Fact-checking System
User study with AI-powered fact-checking system for COVID-19 related topics | Oct 2023
HIGHLIGHTS
RESEARCH GOAL
Misinformation is an important topic in the Information Retrieval (IR) context and has implications for both system-centered and user-centered IR. While it has been established that the performance in discerning misinformation is affected by a person’s cognitive load, the variation in cognitive load in judging the veracity of news is less understood.
Previous research in cognition and discerning misinformation typically displayed one news headline per trial. However, in realistic information search scenarios, people often encounter several pieces of information in one search. Moreover, the headlines shown in the previous experiments were mostly related to political topics. Currently, misinformation not only threatens democracy but also public health regarding the situation of the COVID-19 pandemic. The aim of the study was to:
Understand how users interact with the fact-checking system via two different user interfaces: an interactive interface and a non-interactive interface.
Examine how the cognitive load is impacted when users interact with the fact-checking content, and how it is related to their belief change and misinformation judgment.
EXPERIMENTAL DESIGN
A controlled, within-subjects eye-tracking study was conducted in the Information eXperience usability lab at the University of Texas at Austin (N=40, 22 females). Voluntary participants interacted with two versions (user-interfaces) of a fact-checking system. Participants were pre-screened for native-level English familiarity, 20/20 vision (uncorrected or corrected), and non-expert topic familiarity of the content being shown. A Tobii TX-300 eye-tracker was used to record the participants’ eye movements. Upon completion of the experiment, each participant was compensated with USD 25.
Fact-checking system (interactive interface on the left, non-interactive on the right)
Participants interacted with a mock fact checking system, and examined 24 COVID-19 related claims in the system (12 for each interface). Each claim was shown at the top of the interface. Surrogates of five related news articles were presented below the claim, each with its corresponding news source, source reputation, news headline, and the article’s stance towards the claim. Based on the article’s stance and news source reputation, the system provided a prediction of the claim’s correctness at the bottom. The news headlines were clickable, and upon clicking, opened the news article in a new browser tab. Each claim examination consisted of viewing the claim, the headlines of the news articles, and, optionally, clicking the news articles to read them in detail. To mitigate the effect of background luminance of pupil dilation, the color and luminance of the fact-checking-system interface was kept constant during the experimental session.
FINDINGS
The participants generally spent more time
reading news than using the interface. Overall, in the interactive
interface, participants spent more time using the fact-checking
system (interface dwell time), as well as reading the underlying
news articles (news dwell time).
Total fixation count (left), total fixation duration (right) for different AOIs in two interfaces. (A: stance of article, C: predicted correctness, H: news article headlines, R:source reputation, S: news source, T: claim text).

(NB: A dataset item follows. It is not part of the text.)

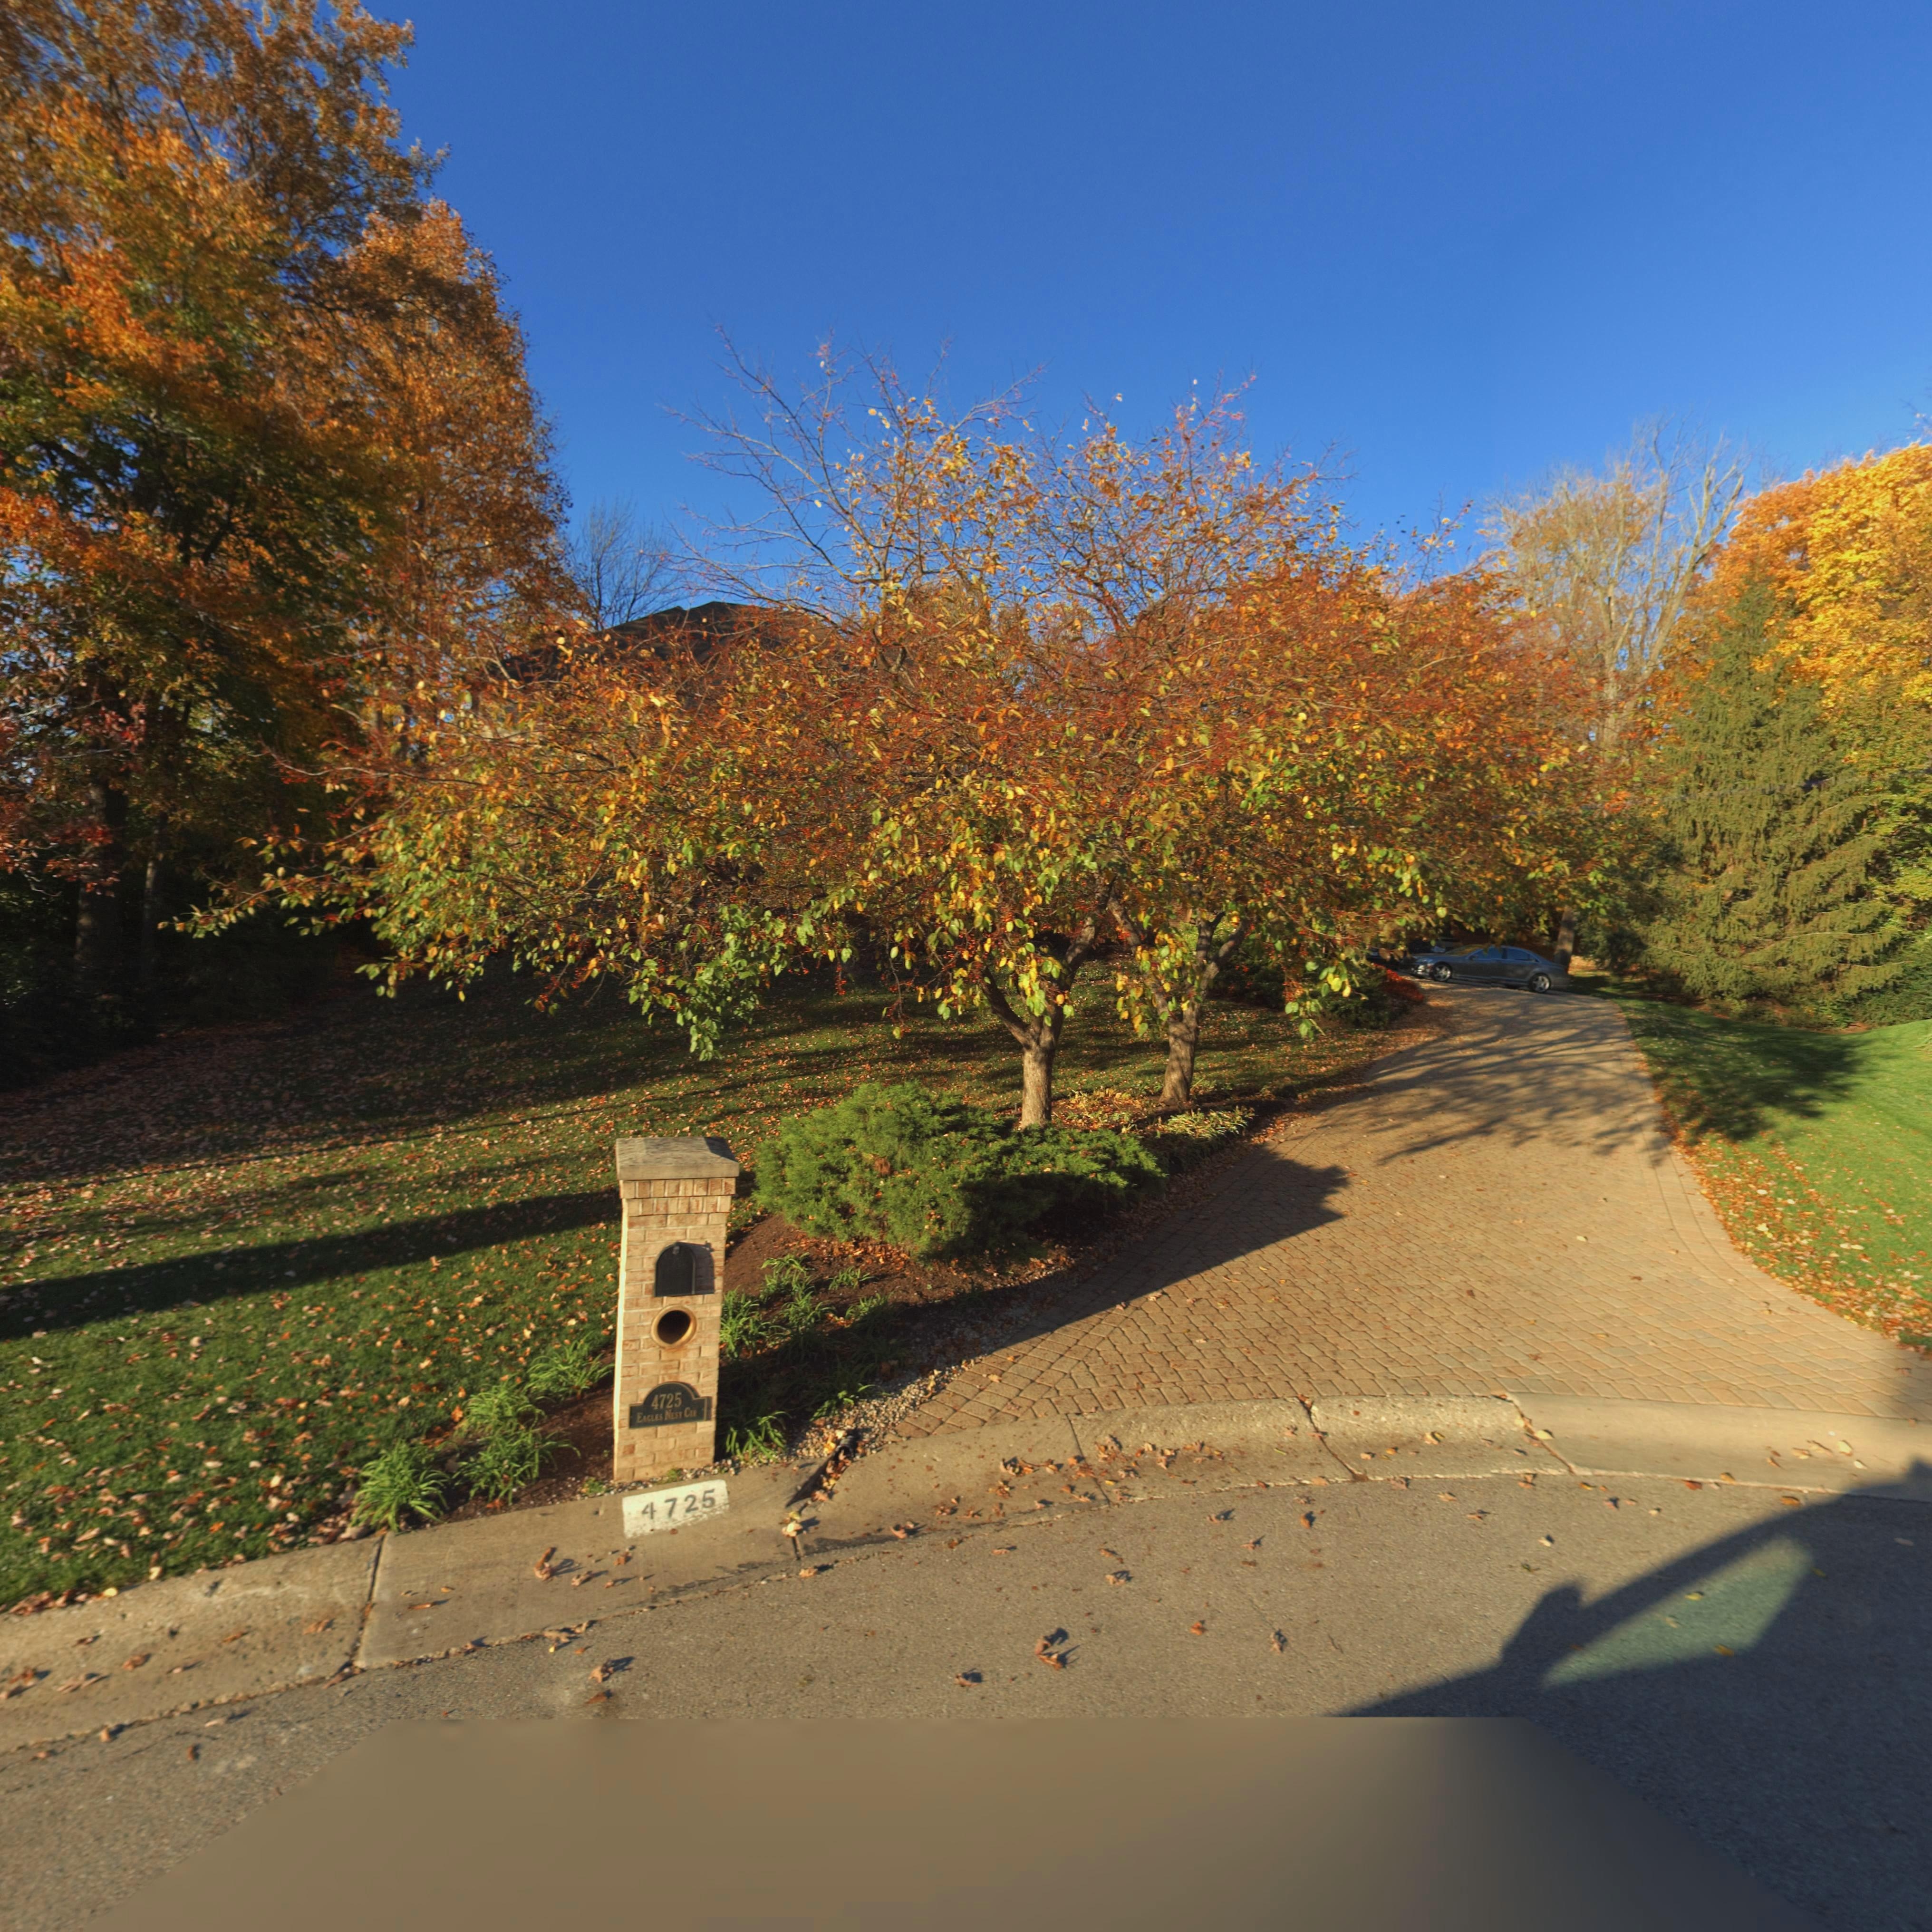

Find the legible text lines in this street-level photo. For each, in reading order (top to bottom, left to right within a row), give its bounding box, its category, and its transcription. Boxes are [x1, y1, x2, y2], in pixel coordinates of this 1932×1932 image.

There were more fixations and overall longer eye-dwell time in the interactive interface. The figure illustrates that most fixations and longer fixation durations were on the ‘news article headlines’ area of interest (AOI), followed by the ‘source reputation’, ‘news source’, and ‘stance of article’ AOIs. The ‘predicted correctness’ AOI had fewer fixations and shorter durations, while the ‘claim text’ AOI had the least.
Figure(a) Distribution of RPD of the news headline AOIs as
a function of headline stance (-1: headline denies the claim; 1:
headline supports the claim) and claim correctness (TRUE or
FALSE claim). (b) Distribution of RPD of the news headline
AOIs as a function of the evidence correctness (correct or
incorrect) and claim correctness (TRUE or FALSE claim).
Higher mental workload was on the news headline AOIs that denied the claims. Higher mental workload when checking TRUE claims compared to FALSE claims. Mental workload was higher when participants were checking the incorrect evidence for TRUE claims, and when checking the correct evidence for FALSE claims.
Figure(a) Distribution of RPD of the news headline AOIs
as a function of the evidence correctness (correct or incor-
rect) and the belief change in both claims (stay/to-right in
TRUE/FALSE claims). (b) Distribution of RPD of the news
headline AOIs as a function of belief-headline-consistency
(consistent or inconsistent) and the belief change in both
claims (stay/to-right in TRUE/FALSE claims).
Mental workload when reading correct evidence had small differences between belief change and claim correctness combination groups, while mental workload when reading incorrect evidence had larger differences between belief change and claim correctness combination groups. when reading the incorrect evidence, the mental workload differed more between change trend groups. Additionally, the differences between the headline-belief consistent group and inconsistent group. Mental workload in headline-belief consistent group were larger than headline-belief inconsistent group when participants maintained their correct beliefs (stay-right) in FALSE claims. Mental workload in headline-belief inconsistent group were larger than headline-belief consistent group when participants changed to the correct belief (to-right) in both TRUE and FALSE claims, and when participants maintained their correct beliefs (stay-right) in TRUE claims.